Spiridon ya no dudó que había llegado el momento en que debía saldar sus cuentas pendientes con los alemanes. Llevó a Marfa y los chicos a lo de su suegra, y se dirigió directamente a los bosques, donde estaban los guerrilleros. Le facilitaron una pistola automática y un cinturón lleno de granadas. Y él, a conciencia, de todo corazón, con el mismo tesón con había trabajado en la fábrica y en su granja, tiraba contra las patrullas alemanas, se apoderaba de los carros de logística y ayudaba a volar los puentes. Durante los días de fiesta iba a visitar a su mujer y a sus hijos. De este modo le parecía que, de una u otra manera, seguía estando con su familia.
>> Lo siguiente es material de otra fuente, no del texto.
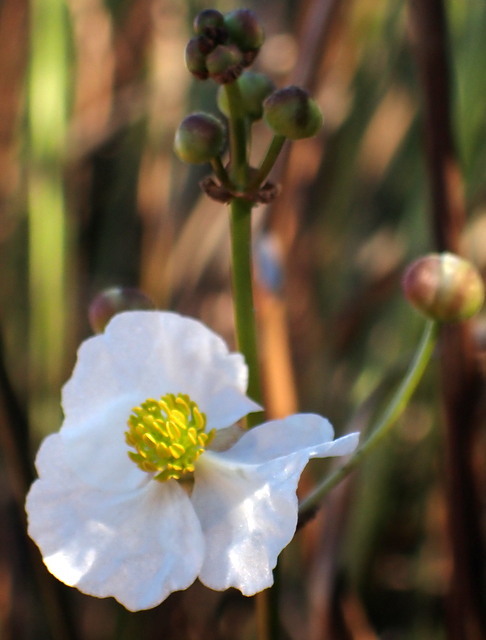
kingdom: Plantae
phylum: Tracheophyta
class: Liliopsida
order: Alismatales
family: Alismataceae
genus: Sagittaria
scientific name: Sagittaria lancifolia
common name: Lance-leaf arrowhead
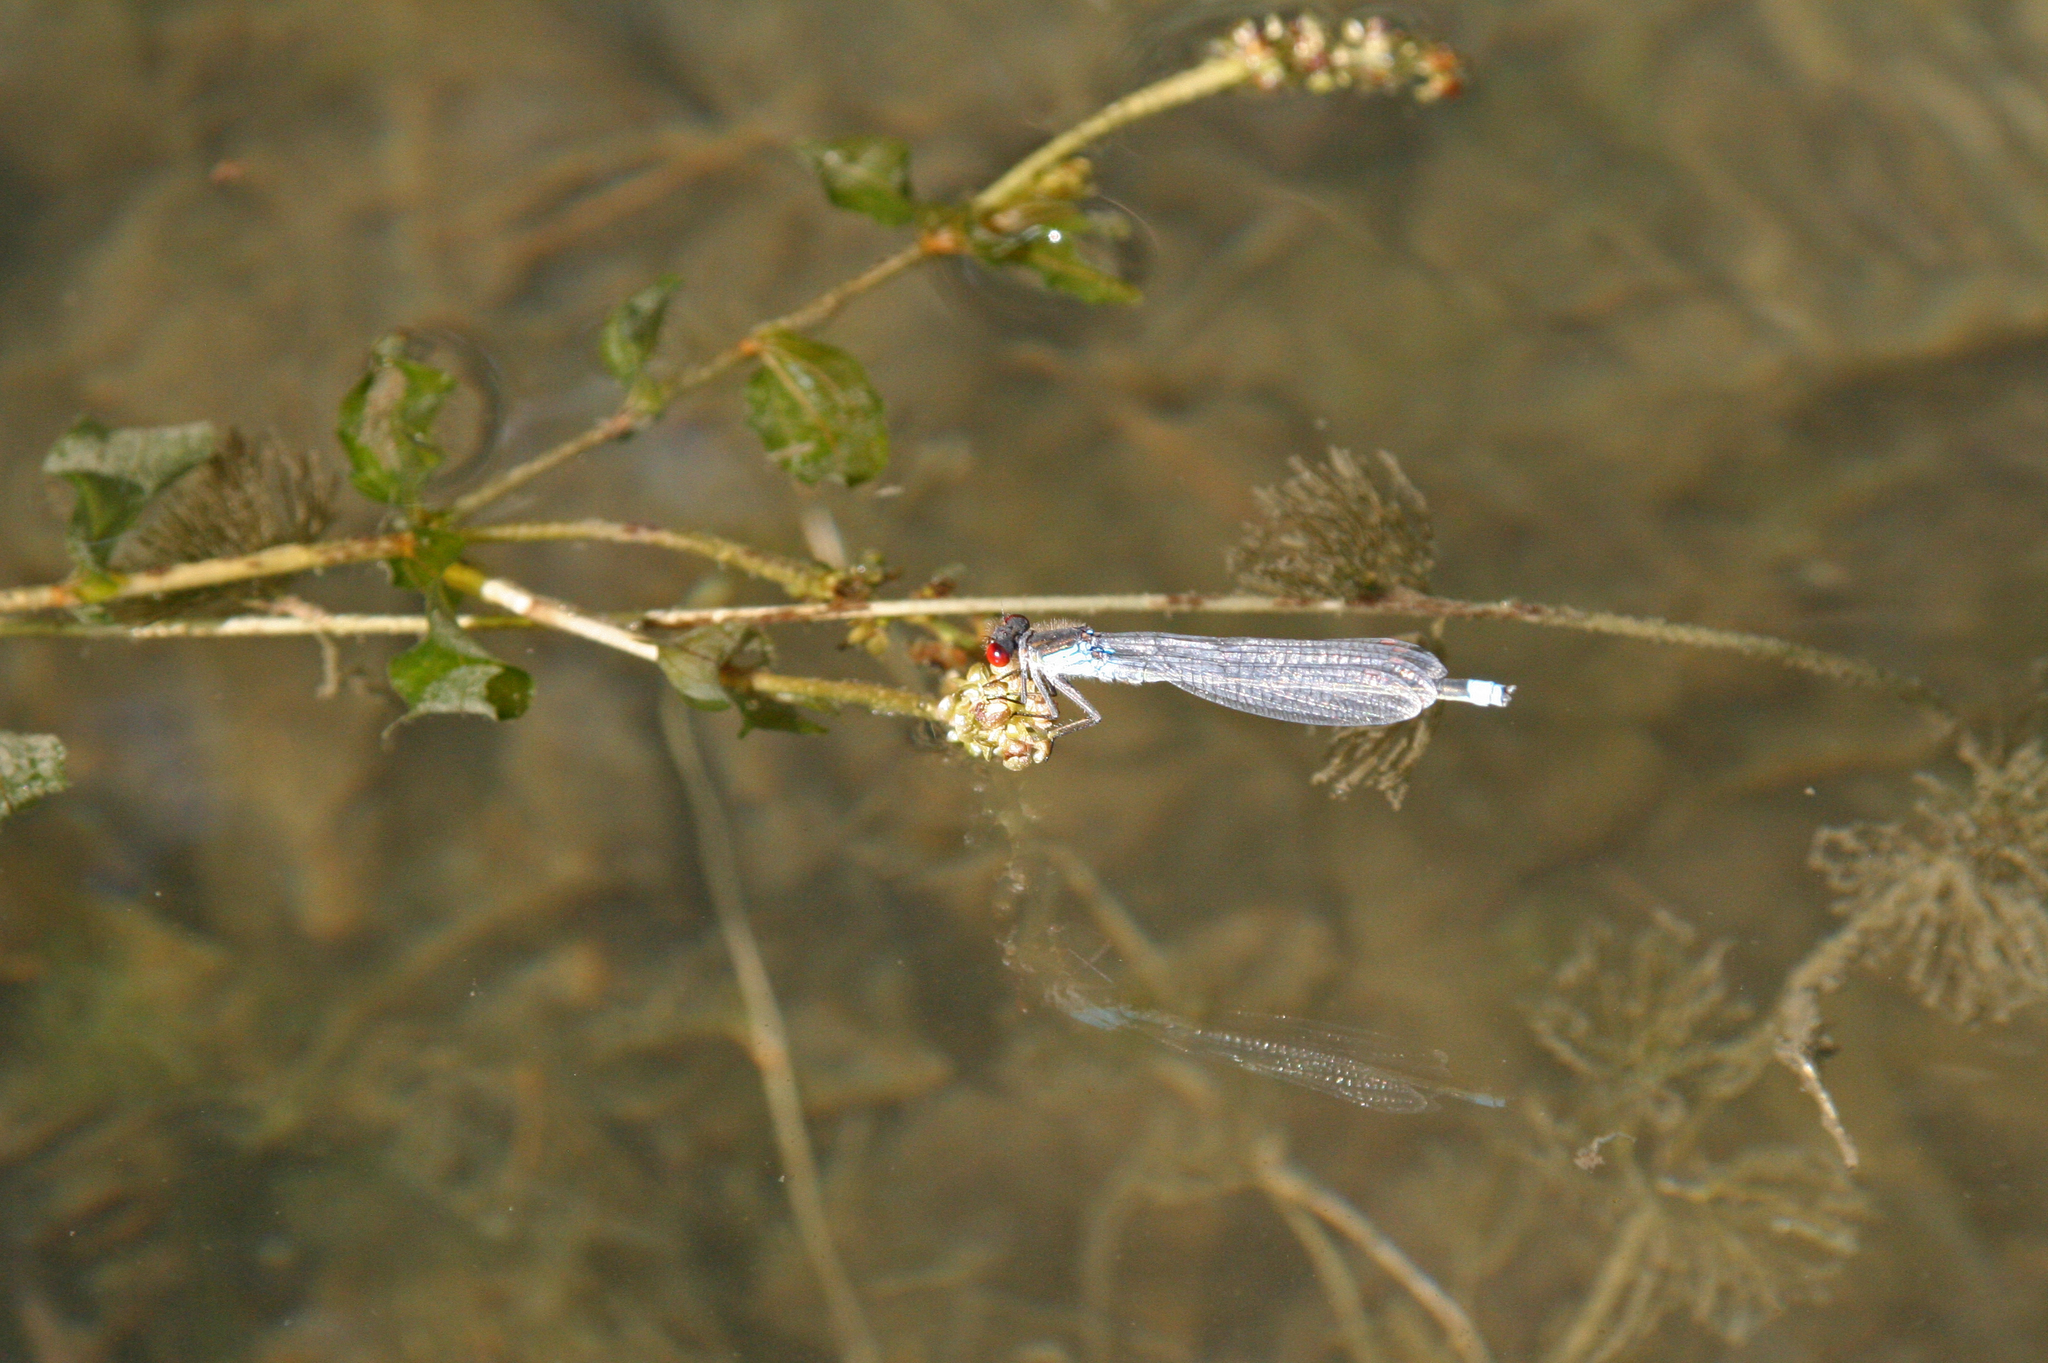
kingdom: Animalia
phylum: Arthropoda
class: Insecta
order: Odonata
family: Coenagrionidae
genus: Erythromma
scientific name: Erythromma najas
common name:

El frente los alcanzó de nuevo. Los guerrilleros habían andado jactándose de que a uno de ellos, Spiridon, le sería otorgada una medalla en cuanto llegaran las fuerzas soviéticas. Y también se rumoreaba que era posible que los incorporaran al Ejército Soviético, que su vida oculta entre los bosques tocaba a su fin. Mientras tanto, los alemanes arrearon hacia el oeste a los habitantes del pueblo donde vivía Marfa. Un muchacho fue corriendo hacia donde estaba Spiridon a comunicarle la noticia.
Entonces éste, sin esperar la llegada de nuestras fuerzas, sin esperar ni un minuto, sin avisar a nadie, dejó caer su pistola automática y dos cargadores llenos a su lado y salió corriendo tras su familia. Consiguió introducirse en la columna como un civil cualquiera y, azotando una vez más a aquel caballo desde el pescante de aquel carro, marchó nuevamente hacia el oeste, desde Pochet a Slutsk, muy convencido de lo acertado de su nueva decisión.
Cuando Nerzhin oyó esto, tomó su cabeza con ambas manos y se hamacó hacia adelante y hacia atrás, asombrado. Ya no entendía más nada. Pero como no le correspondía educar a Spiridon sino que efectuar un experimento de carácter social, no le reprochó nada. En vez, le preguntó: "¿Y después, Danilich?"
¿Después qué? Podía, por supuesto, haber vuelto a los bosques y lo hizo una vez, pero tuyo un encuentro desagradable con unos bandidos y apenas pudo salvar a su hija de sus manos. De modo que se dejó llevar por el impulso del torrente humano. Empezó a sospechar de que nuestros hombres no le creerían, que más bien recordarían su negativa de un principio a combatir al lado de los guerrilleros y su reciente deserción.
Además, no tenía otra alternativa que seguir avanzando hasta llegar a Slutsk. Allí se los colocó a bordo de un tren para la región del Rhin y se les dio cupones para conseguir comida. Al principio corrió el rumor de que no llevarían a los menores de edad y Spiridon ya estaba pensando de qué manera podía escabullirse, pero después que los llevaran a todos, así que, abandonando él caballo y el carro, partieron. Cerca de Maguncia, él y sus hijos fueron destinados a una fábrica y a su mujer y a su hija se las alojó en granjas alemanas donde debían trabajar.
Una vez un capataz alemán golpeó al hijo menor de Spiridon. Éste, sin reflexionar, le saltó encima, hacha en mano. Las leyes del Tercer Reich, las leyes ordinarias, en época de paz, castigaban ese delito con el fusilamiento. Pero el capataz, en guardia, se acercó al rebelde y le dijo: "Yo también soy padre, lo comprendo perfectamente.". No pasó informe sobre el incidente. Spiridon se enteró más tarde que, esa misma mañana, el capataz había recibido la noticia de la muerte de su hijo en el frente ruso.